When Jamie Hewlett and Alan Martin created Tank Girl in late 1980s, few would have guessed what a pop-culture icon she would become or that readers would still be getting new stories over two decades down the line. Hewlett may have long since moved on, but "Everybody Loves Tank Girl" #1 unites indie comic artist Jim Mahfood with original writer Alan Martin for a new series of Tank Girl comics.

On the surface, Mahfood's art style makes him the perfect fit for the character. The original Tank Girl strips were anarchic and punky, and Mahfood's art embodies perfectly the spirit, if not the appearance, of Hewlett's work on the character. Whether in colour or monochrome, pensive or energetic, sketchy or tight, Mahfood's artwork makes every page sing. It doesn't just look great, it's packed with details and references that'll make any reader spend hours on a single panel.

It's a shame, then, that the writing is largely one-note and not very entertaining.

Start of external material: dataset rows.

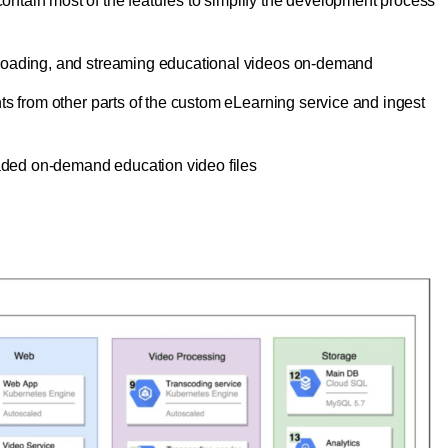
 contain most of the features to simplify the development process
ploading, and streaming educational videos on-demand
nts from other parts of the custom eLearning service and ingest
oaded on-demand education video files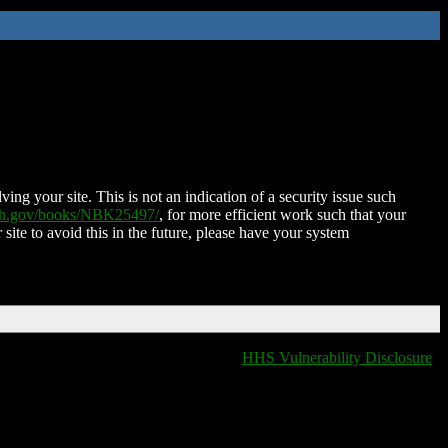
ing your site. This is not an indication of a security issue such
nih.gov/books/NBK25497/
, for more efficient work such that your
 site to avoid this in the future, please have your system
HHS Vulnerability Disclosure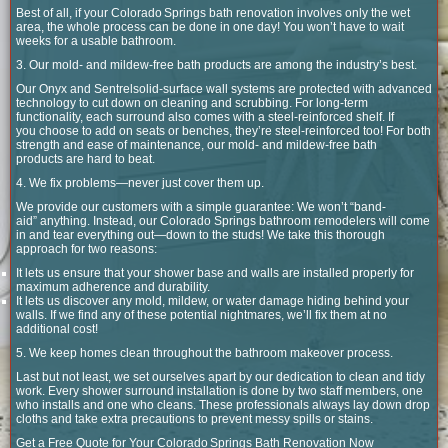
Best of all, if your Colorado Springs bath renovation involves only the wet
area, the whole process can be done in one day! You won’t have to wait
weeks for a usable bathroom.
3. Our mold- and mildew-free bath products are among the industry’s best.
Our Onyx and Sentrelsolid-surface wall systems are protected with advanced
technology to cut down on cleaning and scrubbing. For long-term
functionality, each surround also comes with a steel-reinforced shelf. If
you choose to add on seats or benches, they’re steel-reinforced too! For both
strength and ease of maintenance, our mold- and mildew-free bath
products are hard to beat.
4. We fix problems—never just cover them up.
We provide our customers with a simple guarantee: We won’t “band-
aid” anything. Instead, our Colorado Springs bathroom remodelers will come
in and tear everything out—down to the studs! We take this thorough
approach for two reasons:
It lets us ensure that your shower base and walls are installed properly for
maximum adherence and durability.
It lets us discover any mold, mildew, or water damage hiding behind your
walls. If we find any of these potential nightmares, we’ll fix them at no
additional cost!
5. We keep homes clean throughout the bathroom makeover process.
Last but not least, we set ourselves apart by our dedication to clean and tidy
work. Every shower surround installation is done by two staff members, one
who installs and one who cleans. These professionals always lay down drop
cloths and take extra precautions to prevent messy spills or stains.
Get a Free Quote for Your Colorado Springs Bath Renovation Now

Due to the ambiguous credits, it's difficult to tell where Mahfood's role ended and Martin's began, since they're not named in their traditional roles -- the book is simply "by" them both. However, Mahfood's influence seems to loom largest in the wider concept of the multiple vignettes this issue contains, while Martin's seems largely visible in the dialogue, which closely resembles that of previous Tank Girl series.

The problem is that as a largely humour-based instalment of the series (some incarnations have been more story-heavy) its success relies heavily on how funny you find it. Mahfood's sense of satirical and politically direct humour has always been recognisable, through the likes of "Grrl Scouts," "Stupid Comics" and even his Marvel work, but "Everybody Loves Tank Girl" seems like less of that. The jokes are largely based on wilfully juvenile concepts and pseudo-offensive language that haven't been edgy since the mid-'90s and it doesn't really work. Likewise, references around the joke character name "Haim Feldman" do nothing to bring it up to date.

Indeed, the best moments -- the ones that stand up to the quality you'd expect of a pairing like Mahfood and Martin -- are those which dispense with the outright comedy for a slightly more pensive juxtaposition of pin-up and poetry. It feels odd to praise any part of a Tank Girl comic for being pensive, but there you have it.

Still, this is a series likely to attract people not for its writing, but for Mahfood's artwork, and on that level it works completely, which is why I'll continue to buy it. It's just a pity that it feels like a throwback, when it could have been a leap forward.